Notable resulta entonces, en este acelerarse de los tiempos y en esta muy presumible proximidad del desenlace, aquello que escribía Federico Mihura Seeber muy pocos meses antes de la renuncia de Benedicto XVI. Después de señalar cuánto el espíritu del Anticristo impregna visiblemente ya las costumbres y la legislación civil, no menos que el culto católico pervertido y cada vez más dirigido al hombre, lo único que faltaría es que ese espíritu "cuajara" en las dos Bestias retratadas en el capítulo XIII del Apocalipsis (entendiéndose por ambas dos personas individuales, que no dos "cuerpos sociales") debiendo aguardarse en primer término la manifestación de la Bestia de la Tierra, el pontífice de Satanás, como precursor de la otra Bestia, el emperador de todo el mundo. «Y ello porque el Anticristo mismo, para manifestarse como Supremo, debe hacer valer el principio de la arkhé, o de la primacía ostensible, que nuestra cultura política todavía rechaza, porque vigen aún en ella los principios del igualitarismo democrático. Y, en cambio, para su ministro religioso, no. Porque éste no necesita, para ejercer el poder, apelar a ninguna "superioridad". La hipocresía de los nuevos fariseos sabe algo de esto. Ya que los modos clericales en el ejercicio de la autoridad, amparados en el título de "servidores de los siervos de Dios", pueden acompañar, con modos untuosos y condescendientes, la más despiadada arbitrariedad en el gobierno de los feligreses y de sus pares» (El anticristo, Samizdat, Buenos Aires, 2012).

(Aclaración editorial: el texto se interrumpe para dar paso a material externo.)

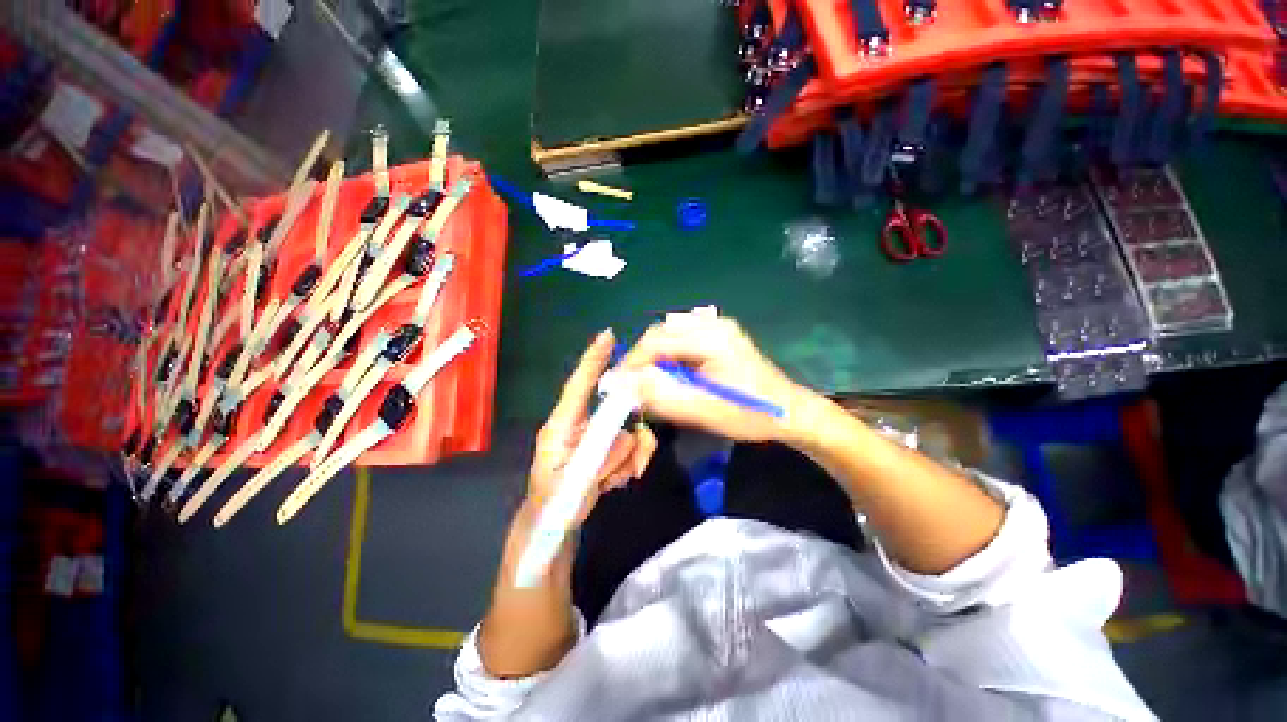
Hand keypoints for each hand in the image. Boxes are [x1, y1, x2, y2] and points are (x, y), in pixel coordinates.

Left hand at [527, 329, 655, 522]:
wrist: (552, 522)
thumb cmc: (553, 501)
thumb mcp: (572, 482)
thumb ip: (601, 456)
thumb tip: (632, 434)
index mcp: (562, 424)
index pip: (578, 385)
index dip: (593, 360)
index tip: (608, 335)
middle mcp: (581, 422)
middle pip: (616, 412)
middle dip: (625, 443)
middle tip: (625, 468)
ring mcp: (595, 434)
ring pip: (629, 433)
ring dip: (626, 460)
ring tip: (609, 482)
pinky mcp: (606, 446)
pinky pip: (631, 446)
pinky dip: (628, 465)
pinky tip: (612, 482)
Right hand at [619, 310, 816, 443]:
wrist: (790, 412)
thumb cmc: (751, 413)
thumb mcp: (704, 410)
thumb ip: (662, 395)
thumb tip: (622, 383)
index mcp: (711, 336)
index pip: (656, 341)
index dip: (632, 363)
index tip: (617, 387)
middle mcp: (712, 324)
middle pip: (660, 335)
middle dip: (642, 361)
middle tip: (634, 389)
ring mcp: (716, 328)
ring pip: (668, 338)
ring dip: (654, 361)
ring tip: (651, 387)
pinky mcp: (717, 337)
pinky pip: (680, 343)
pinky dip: (668, 360)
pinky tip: (672, 379)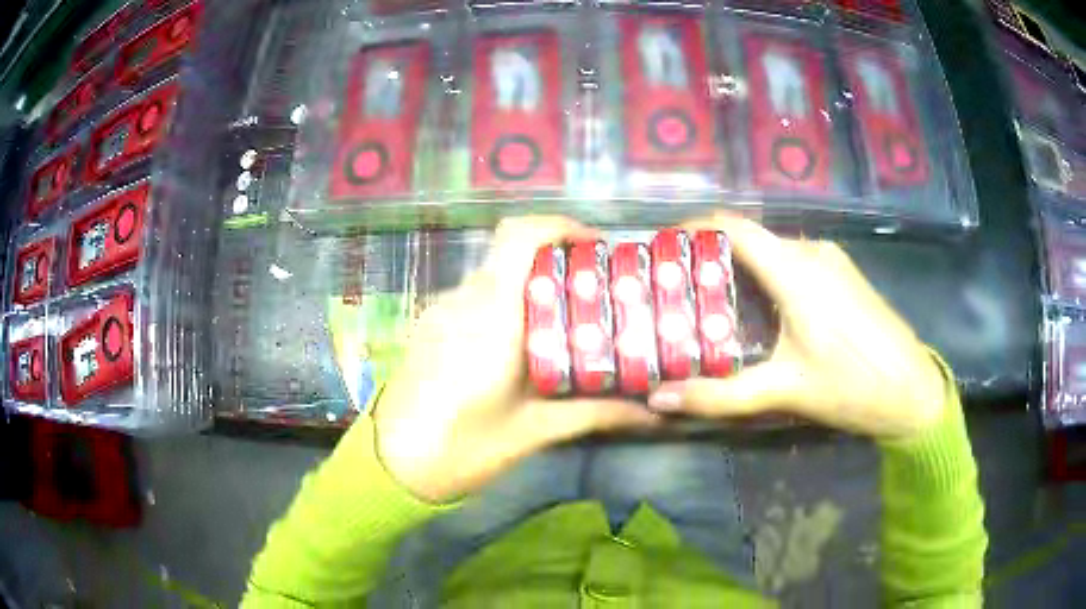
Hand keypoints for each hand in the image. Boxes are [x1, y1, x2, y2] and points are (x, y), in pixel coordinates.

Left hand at [373, 216, 660, 502]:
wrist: (394, 465)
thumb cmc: (464, 448)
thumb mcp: (535, 430)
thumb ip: (596, 413)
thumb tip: (655, 414)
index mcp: (492, 315)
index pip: (520, 235)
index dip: (560, 227)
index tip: (595, 247)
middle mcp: (463, 299)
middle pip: (512, 253)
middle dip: (556, 261)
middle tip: (594, 291)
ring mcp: (441, 310)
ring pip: (493, 275)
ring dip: (529, 285)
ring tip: (563, 321)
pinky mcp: (430, 325)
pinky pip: (474, 297)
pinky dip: (504, 303)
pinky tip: (520, 343)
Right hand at [647, 216, 946, 440]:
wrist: (913, 392)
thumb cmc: (853, 387)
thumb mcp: (784, 392)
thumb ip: (720, 395)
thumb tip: (658, 399)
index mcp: (796, 270)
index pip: (734, 227)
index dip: (694, 228)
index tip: (663, 249)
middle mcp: (812, 252)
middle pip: (750, 239)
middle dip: (711, 259)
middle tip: (678, 291)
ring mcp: (831, 260)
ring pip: (772, 251)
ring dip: (740, 270)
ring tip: (711, 304)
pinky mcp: (843, 274)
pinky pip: (794, 262)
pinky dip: (767, 277)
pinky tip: (759, 312)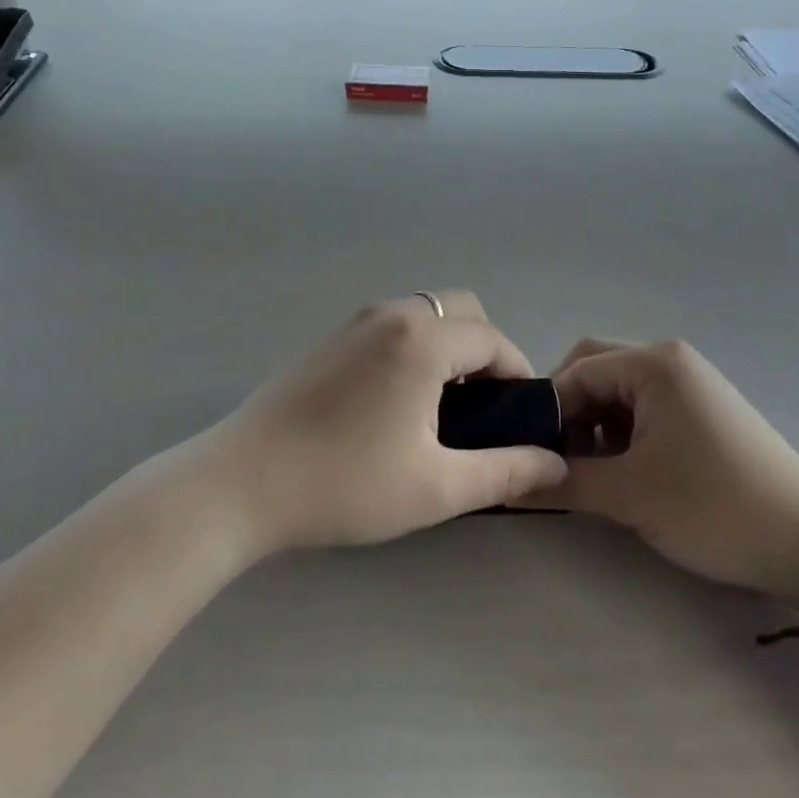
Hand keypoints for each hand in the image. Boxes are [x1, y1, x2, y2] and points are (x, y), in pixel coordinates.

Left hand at [218, 293, 568, 551]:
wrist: (244, 481)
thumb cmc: (347, 483)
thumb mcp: (436, 487)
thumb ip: (504, 471)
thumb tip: (554, 464)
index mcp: (422, 340)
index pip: (492, 339)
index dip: (518, 373)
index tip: (521, 416)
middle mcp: (392, 314)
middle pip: (461, 310)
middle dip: (485, 350)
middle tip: (483, 408)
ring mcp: (355, 322)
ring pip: (425, 313)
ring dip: (449, 346)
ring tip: (443, 407)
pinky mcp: (331, 338)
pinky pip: (393, 325)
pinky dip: (415, 346)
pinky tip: (398, 401)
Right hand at [533, 338, 798, 603]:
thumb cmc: (714, 506)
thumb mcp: (631, 495)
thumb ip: (564, 482)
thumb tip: (509, 483)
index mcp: (654, 364)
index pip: (577, 371)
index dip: (548, 410)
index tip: (529, 453)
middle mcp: (671, 361)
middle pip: (597, 372)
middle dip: (570, 414)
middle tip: (557, 461)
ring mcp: (691, 386)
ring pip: (620, 394)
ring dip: (596, 427)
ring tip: (591, 475)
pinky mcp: (704, 413)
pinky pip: (646, 410)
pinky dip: (624, 436)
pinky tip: (625, 474)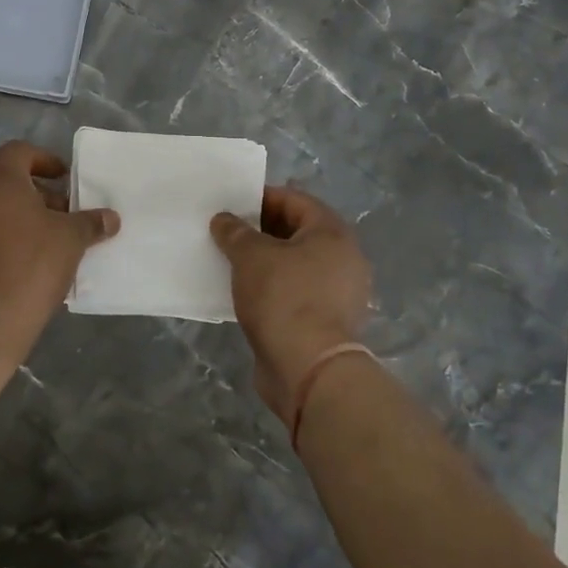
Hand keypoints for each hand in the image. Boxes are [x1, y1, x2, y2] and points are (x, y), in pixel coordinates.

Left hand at [0, 141, 118, 346]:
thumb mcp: (71, 239)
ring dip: (11, 212)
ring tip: (39, 236)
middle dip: (31, 190)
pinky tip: (15, 257)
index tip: (65, 180)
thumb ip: (90, 222)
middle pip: (1, 177)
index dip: (46, 162)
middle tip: (58, 211)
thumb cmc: (32, 264)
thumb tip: (111, 218)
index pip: (21, 152)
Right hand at [210, 187, 372, 424]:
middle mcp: (343, 259)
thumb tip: (224, 220)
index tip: (232, 204)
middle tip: (227, 232)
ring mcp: (338, 293)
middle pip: (297, 232)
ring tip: (231, 261)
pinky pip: (295, 292)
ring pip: (296, 265)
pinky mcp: (326, 322)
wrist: (308, 370)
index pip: (296, 200)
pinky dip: (273, 288)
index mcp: (332, 233)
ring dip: (266, 261)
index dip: (263, 198)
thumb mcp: (251, 256)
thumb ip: (235, 232)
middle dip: (262, 230)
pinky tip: (245, 292)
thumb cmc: (284, 298)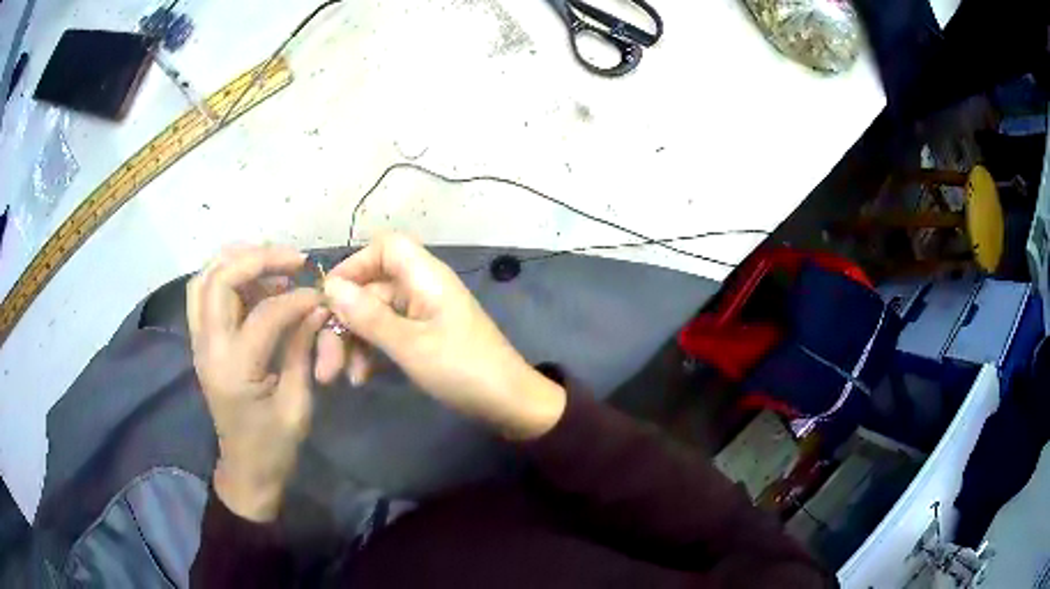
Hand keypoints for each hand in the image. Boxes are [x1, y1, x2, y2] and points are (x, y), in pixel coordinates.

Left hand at [187, 245, 328, 521]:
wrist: (245, 470)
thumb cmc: (274, 446)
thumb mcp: (297, 404)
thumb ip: (301, 349)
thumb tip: (316, 307)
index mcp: (235, 370)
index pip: (264, 313)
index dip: (297, 298)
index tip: (321, 296)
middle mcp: (209, 348)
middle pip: (220, 280)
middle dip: (258, 259)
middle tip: (293, 260)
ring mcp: (200, 343)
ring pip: (204, 279)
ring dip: (236, 261)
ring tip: (271, 262)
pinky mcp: (201, 343)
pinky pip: (203, 294)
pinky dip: (226, 276)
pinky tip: (254, 281)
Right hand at [318, 234, 565, 439]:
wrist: (510, 404)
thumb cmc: (462, 369)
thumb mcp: (409, 345)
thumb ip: (368, 315)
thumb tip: (330, 286)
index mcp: (425, 277)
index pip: (384, 248)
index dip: (353, 266)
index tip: (327, 297)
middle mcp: (422, 288)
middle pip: (371, 289)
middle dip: (344, 321)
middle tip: (324, 361)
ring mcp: (423, 315)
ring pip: (375, 316)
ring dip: (354, 343)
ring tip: (339, 377)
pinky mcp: (424, 338)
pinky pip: (388, 335)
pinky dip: (372, 353)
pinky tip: (360, 378)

Capirote para el incógnito.
Ningún milagro
A lo que agrega (luego de reconocer que «en el ámbito de la Jerarquía católica [...] ya podría espigarse más de un candidato al cargo»), un muy lúcido pronóstico -veremos si corroborado o no al salir Ratzinger de escena, a cuyo respecto quede implícita la oportuna matización del juicio que sigue-: «esta Bestia Segunda tiene, pues, expedito el camino para su manifestación. ¿Será un obispo católico legítimo, como aventuran Castellani y Soloviev, un cardenal en funciones, o un nuevo Papa o Antipapa? No anticipo, por mi parte, nada. Pero, ¡atención al próximo Cónclave! Porque si del anterior surgió imprevistamente un papa refractario a la "línea general", y que supo retrasarla bastante, su elección fue, a mi entender, un milagro. Y no creo que se le pueda pedir al Espíritu Santo que repita el milagro».